Pas de doute possible

Cela ne fait aucun doute si on combine ce dernier article et les autres articles du Code des droits et taxes divers :

- l’article 120, 3° qui étend le champ d’application de la taxe prévue sur les cessions et acquisitions à «  tout rachat de ses actions, par une société d'investissement, lorsque l'opération porte sur des actions de capitalisation » ;

- l’article 120 bis, 3° qui définit le concept d’action de capitalisation en précisant qu’il s’agit « d’une action émise par une société d'investissement (et nullement par un fond) visée au 1° (c’est-à-dire par une société dotée du passeport européen) pour laquelle les statuts de la société ne prévoient pas la distribution du produit net (…)» ;

- l’article 121 §1er al.2 qui prévoit  que « pour les opérations désignées à l'article 120, 3° (c'est-à-dire pour les rachats par les sociétés d’investissement de leurs actions de capitalisation), le taux de la taxe est fixé à 1,32 % ».

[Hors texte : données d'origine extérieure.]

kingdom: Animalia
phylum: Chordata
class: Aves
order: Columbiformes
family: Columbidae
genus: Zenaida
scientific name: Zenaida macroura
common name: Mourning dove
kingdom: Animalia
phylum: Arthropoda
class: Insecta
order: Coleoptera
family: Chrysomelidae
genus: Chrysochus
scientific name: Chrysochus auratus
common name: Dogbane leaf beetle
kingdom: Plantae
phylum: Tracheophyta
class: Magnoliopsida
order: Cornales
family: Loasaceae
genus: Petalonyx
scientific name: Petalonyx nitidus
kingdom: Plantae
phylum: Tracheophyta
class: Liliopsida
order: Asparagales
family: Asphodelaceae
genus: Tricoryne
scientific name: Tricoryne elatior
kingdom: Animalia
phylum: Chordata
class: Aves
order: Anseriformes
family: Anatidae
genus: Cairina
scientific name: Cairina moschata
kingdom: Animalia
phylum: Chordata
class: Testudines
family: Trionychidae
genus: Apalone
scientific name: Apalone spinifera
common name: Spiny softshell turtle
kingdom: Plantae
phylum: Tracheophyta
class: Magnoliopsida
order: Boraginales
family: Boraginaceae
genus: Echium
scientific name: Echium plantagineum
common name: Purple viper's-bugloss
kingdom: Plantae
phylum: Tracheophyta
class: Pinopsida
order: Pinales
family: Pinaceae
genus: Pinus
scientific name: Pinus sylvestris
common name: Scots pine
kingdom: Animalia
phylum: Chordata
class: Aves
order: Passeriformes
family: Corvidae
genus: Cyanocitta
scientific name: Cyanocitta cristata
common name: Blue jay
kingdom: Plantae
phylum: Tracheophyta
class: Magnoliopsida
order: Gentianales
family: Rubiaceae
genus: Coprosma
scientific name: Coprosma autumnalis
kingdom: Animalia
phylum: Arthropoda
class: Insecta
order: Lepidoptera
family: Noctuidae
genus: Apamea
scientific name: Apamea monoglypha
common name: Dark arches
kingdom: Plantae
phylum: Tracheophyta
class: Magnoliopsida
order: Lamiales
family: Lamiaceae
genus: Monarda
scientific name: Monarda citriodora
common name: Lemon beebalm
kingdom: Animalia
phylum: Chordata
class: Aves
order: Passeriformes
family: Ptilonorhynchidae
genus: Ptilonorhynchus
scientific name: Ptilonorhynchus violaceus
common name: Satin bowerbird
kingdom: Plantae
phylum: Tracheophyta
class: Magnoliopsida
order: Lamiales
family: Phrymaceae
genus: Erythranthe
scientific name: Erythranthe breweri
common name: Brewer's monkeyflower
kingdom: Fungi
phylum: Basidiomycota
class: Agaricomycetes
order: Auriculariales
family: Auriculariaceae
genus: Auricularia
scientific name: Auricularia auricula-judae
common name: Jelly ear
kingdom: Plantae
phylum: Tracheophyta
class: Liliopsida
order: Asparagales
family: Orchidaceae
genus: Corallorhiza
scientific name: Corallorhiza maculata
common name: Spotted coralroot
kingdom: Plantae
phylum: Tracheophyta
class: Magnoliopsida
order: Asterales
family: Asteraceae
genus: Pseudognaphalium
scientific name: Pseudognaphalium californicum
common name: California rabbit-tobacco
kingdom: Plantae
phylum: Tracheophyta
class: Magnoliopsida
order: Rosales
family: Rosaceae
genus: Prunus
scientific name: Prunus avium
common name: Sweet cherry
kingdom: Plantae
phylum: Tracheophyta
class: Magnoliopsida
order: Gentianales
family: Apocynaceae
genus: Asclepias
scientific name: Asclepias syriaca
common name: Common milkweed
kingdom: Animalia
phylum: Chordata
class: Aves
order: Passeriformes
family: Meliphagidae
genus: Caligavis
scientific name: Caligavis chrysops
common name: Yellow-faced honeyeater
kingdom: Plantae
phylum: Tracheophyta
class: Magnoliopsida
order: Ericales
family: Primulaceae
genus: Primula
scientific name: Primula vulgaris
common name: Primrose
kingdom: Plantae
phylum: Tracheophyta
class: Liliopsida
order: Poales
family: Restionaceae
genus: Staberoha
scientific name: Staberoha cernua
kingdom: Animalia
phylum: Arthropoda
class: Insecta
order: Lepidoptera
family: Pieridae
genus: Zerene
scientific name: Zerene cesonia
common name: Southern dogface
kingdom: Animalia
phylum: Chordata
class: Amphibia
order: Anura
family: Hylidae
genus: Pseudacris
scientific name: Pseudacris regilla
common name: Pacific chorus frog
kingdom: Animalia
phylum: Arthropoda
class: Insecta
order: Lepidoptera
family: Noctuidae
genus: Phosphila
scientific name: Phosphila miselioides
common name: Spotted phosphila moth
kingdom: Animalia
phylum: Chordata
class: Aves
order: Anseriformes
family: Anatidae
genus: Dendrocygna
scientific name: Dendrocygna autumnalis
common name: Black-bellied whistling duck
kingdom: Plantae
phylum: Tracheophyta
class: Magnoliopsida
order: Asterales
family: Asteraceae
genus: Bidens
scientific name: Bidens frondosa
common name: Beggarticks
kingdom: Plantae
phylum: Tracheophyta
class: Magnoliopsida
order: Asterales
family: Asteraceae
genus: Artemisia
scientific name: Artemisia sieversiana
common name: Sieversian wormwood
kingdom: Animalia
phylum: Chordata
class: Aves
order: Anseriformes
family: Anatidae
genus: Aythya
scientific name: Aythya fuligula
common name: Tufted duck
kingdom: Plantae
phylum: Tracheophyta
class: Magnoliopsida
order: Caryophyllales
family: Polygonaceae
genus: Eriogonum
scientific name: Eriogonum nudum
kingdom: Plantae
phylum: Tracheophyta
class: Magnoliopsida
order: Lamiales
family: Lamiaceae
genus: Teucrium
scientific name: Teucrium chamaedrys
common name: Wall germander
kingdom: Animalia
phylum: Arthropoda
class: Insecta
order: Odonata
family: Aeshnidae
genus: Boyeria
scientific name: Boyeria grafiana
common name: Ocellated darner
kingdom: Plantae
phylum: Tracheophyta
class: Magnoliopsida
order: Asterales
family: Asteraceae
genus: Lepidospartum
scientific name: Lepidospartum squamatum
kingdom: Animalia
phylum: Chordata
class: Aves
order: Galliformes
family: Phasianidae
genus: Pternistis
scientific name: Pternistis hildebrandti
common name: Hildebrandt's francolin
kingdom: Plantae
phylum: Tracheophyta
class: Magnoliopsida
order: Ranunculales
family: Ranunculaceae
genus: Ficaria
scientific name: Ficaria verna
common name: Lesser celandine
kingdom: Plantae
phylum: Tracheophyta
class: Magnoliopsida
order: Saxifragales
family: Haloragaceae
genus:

Pareille confusion s’explique par la dégradation d’une fiscalité que le législateur a complexifiée à outrance en organisant et en modifiant à l’envi le régime de taxation de certaines plus values.

Il en découle indiscutablement que ce taux ne peut s’appliquer que sur les actions de capitalisation des seules sociétés d’investissement dotées du passeport européen  et nullement aux parts des fonds de placement ni aux actions des organismes non dotés du passeport européen.

Certes, deux lois récentes, dont une du 07/02/2021, viennent créer la confusion en ajoutant à l’article 123 du CDTD qui définit l’assiette imposable un quarto où il est question notamment d’«organisme de placement collectif » et non plus de société d’investissement, en y ajoutant ceux établis en dehors de l’EEE.

Mais ce texte n’a aucun sens. D’une part, parce qu' il est en contradiction avec les dispositions de base qui définissent le concept d’«action de capitalisation» dont il vient d’être question. D'’autre part, parce qu'il est redondant avec le tertio avec lequel il fait double emploi.

Pareille confusion s’explique par la dégradation d’une fiscalité que le législateur a complexifiée à outrance en organisant et en modifiant à l’envi un régime de taxation de certaines plus values qui, lui, touche l’ensemble des organismes de placement collectif.